The district court also denied Willett’s motion to withdraw his guilty plea. The court found that Willett had pleaded guilty under oath, that the guilty plea was informed, knowing, and voluntary, that upon receipt of the letters from Elder, Willett took no action to withdraw his guilty plea until after he discovered the government would not file a motion for a downward departure at sentencing, and that Willett had prior experience with the criminal justice system. The court also relied on the fact that the terms of the plea agreement did not mandate that the government would file a substantial assistance motion but only required the government to consider making one while leaving the ultimate decision in the sole authority of the government.

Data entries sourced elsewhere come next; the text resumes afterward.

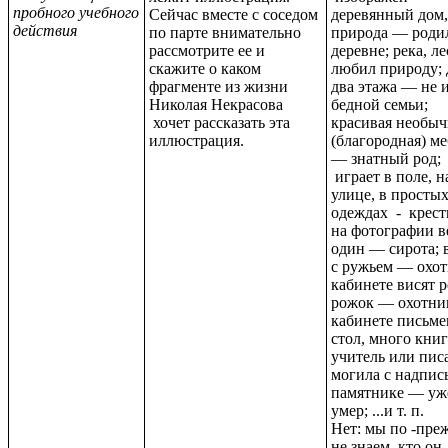
пробного учебного
Сейчас вместе с соседом
деревянный дом,
действия
по парте внимательно
природа — родил
рассмотрите ее и
деревне; река, л
скажите о каком
любил природу; 
фрагменте из жизни
два этажа — не 
Николая Некрасова
бедной семьи;
хочет рассказать эта
красивая необыч
иллюстрация.
(благородная) ме
— знатный род;
играет в поле, н
улице, в просты
одеждах - крест
на фотографии в
один — сирота; 
с ружьем — охот
кабинете висят р
рожок — охотник
кабинете письм
стол, много кни
учитель или писа
могила с надпис
памятнике — уж
умер; ...и т. п.
Нет: мы по -пре
не знаем, кто он,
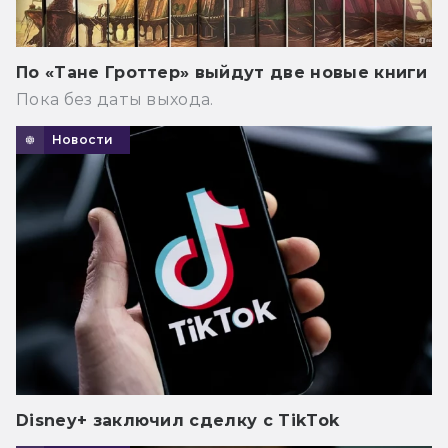
По «Тане Гроттер» выйдут две новые книги
Пока без даты выхода.
Новости
Disney+ заключил сделку с TikTok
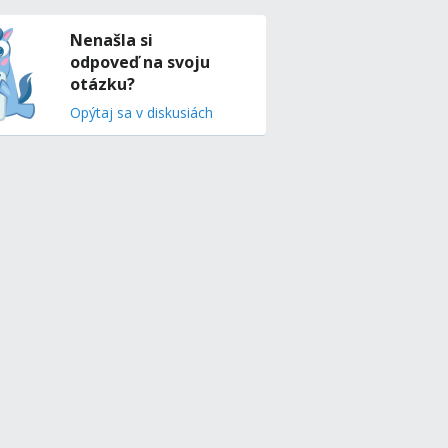
Nenašla si
odpoveď na svoju
otázku?
Opýtaj sa v diskusiách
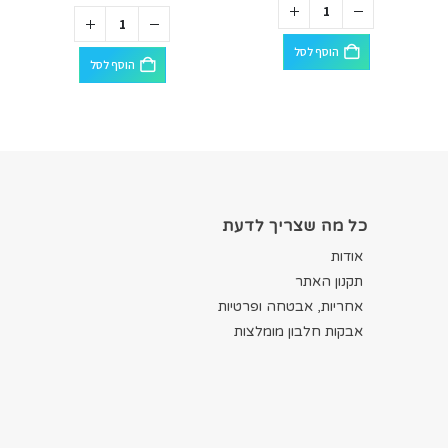
הוסף לסל
הוסף לסל
כל מה שצריך לדעת
אודות
תקנון האתר
אחריות, אבטחה ופרטיות
אבקות חלבון מומלצות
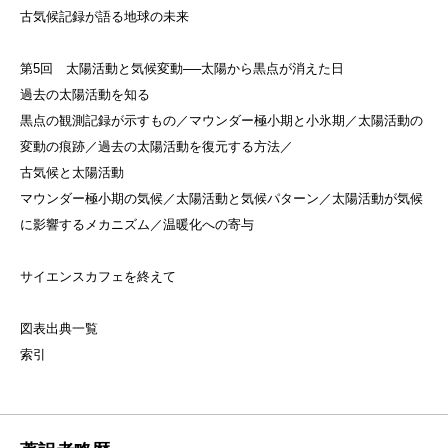
古気候記録が語る地球の未来
第5回 太陽活動と気候変動──太陽から黒点が消えた日
過去の太陽活動を知る
黒点の観測記録が示すもの／マウンダー極小期と小氷期／太陽活動の
変動の痕跡／過去の太陽活動を復元する方法／
古気候と太陽活動
マウンダー極小期の気候／太陽活動と気候パターン／太陽活動が気候
に影響するメカニズム／温暖化への寄与
サイエンスカフェを終えて
図表出典一覧
索引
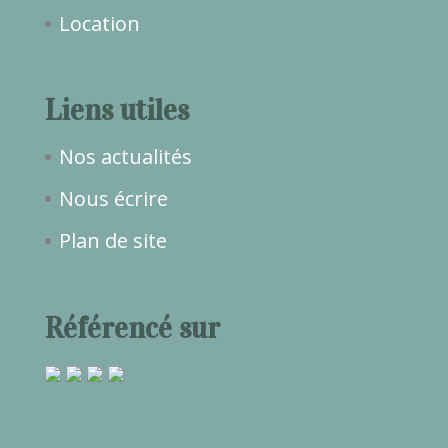
Location
Liens utiles
Nos actualités
Nous écrire
Plan de site
Référencé sur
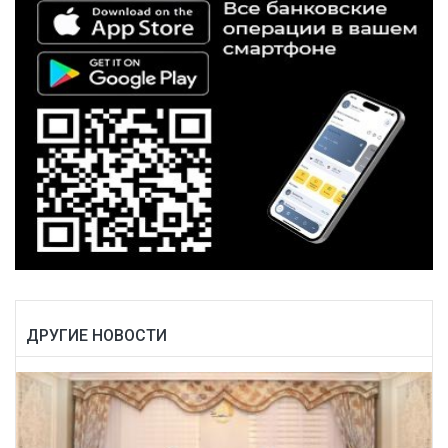
ДРУГИЕ НОВОСТИ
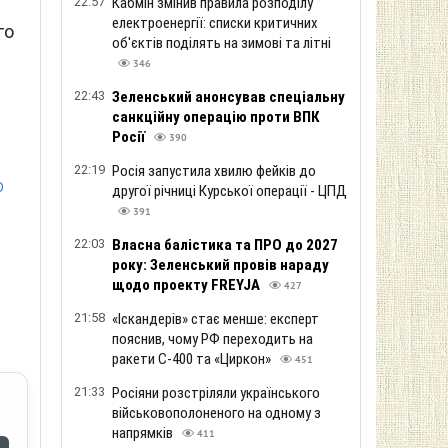
22:57
Кабмін змінив правила розподілу
електроенергії: списки критичних
го
об'єктів поділять на зимові та літні
346
22:43
Зеленський анонсував спеціальну
санкційну операцію проти ВПК
Росії
390
22:19
Росія запустила хвилю фейків до
о
другої річниці Курської операції - ЦПД
391
22:03
Власна балістика та ПРО до 2027
року: Зеленський провів нараду
щодо проекту FREYJA
427
21:58
«Іскандерів» стає менше: експерт
пояснив, чому РФ переходить на
ракети С-400 та «Циркон»
451
21:33
Росіяни розстріляли українського
військовополоненого на одному з
напрямків
411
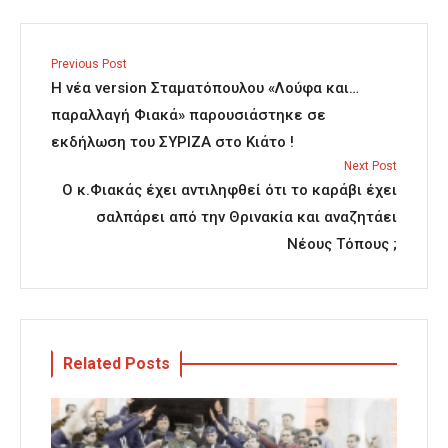
Previous Post
Η νέα version Σταματόπουλου «Λούφα και…
παραλλαγή Φιακά» παρουσιάστηκε σε
εκδήλωση του ΣΥΡΙΖΑ στο Κιάτο !
Next Post
Ο κ.Φιακάς έχει αντιληφθεί ότι το καράβι έχει
σαλπάρει από την Θρινακία και αναζητάει
Νέους Τόπους ;
Related Posts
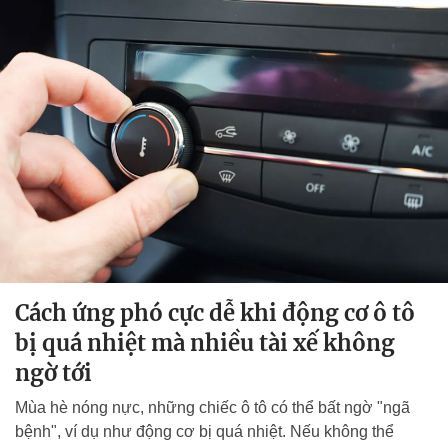
Cách ứng phó cực dễ khi động cơ ô tô
bị quá nhiệt mà nhiều tài xế không
ngờ tới
Mùa hè nóng nực, những chiếc ô tô có thể bất ngờ "ngã
bệnh", ví dụ như động cơ bị quá nhiệt. Nếu không thể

At sentencing, the district court accepted the plea agreement and sentenced Wil-lett to a term of imprisonment of 120 months. When the sentencing hearing concluded, Willett refused to sign a form acknowledging he had waived his right to appeal.

The government moved to dismiss Wil-lett’s appeal based on the appellate waiver contained in his plea agreement. A motions panel of this court denied the government’s motion. United States v. Willett, Case No. 15-6350, Order (6th Cir. Sept. 23, 2016).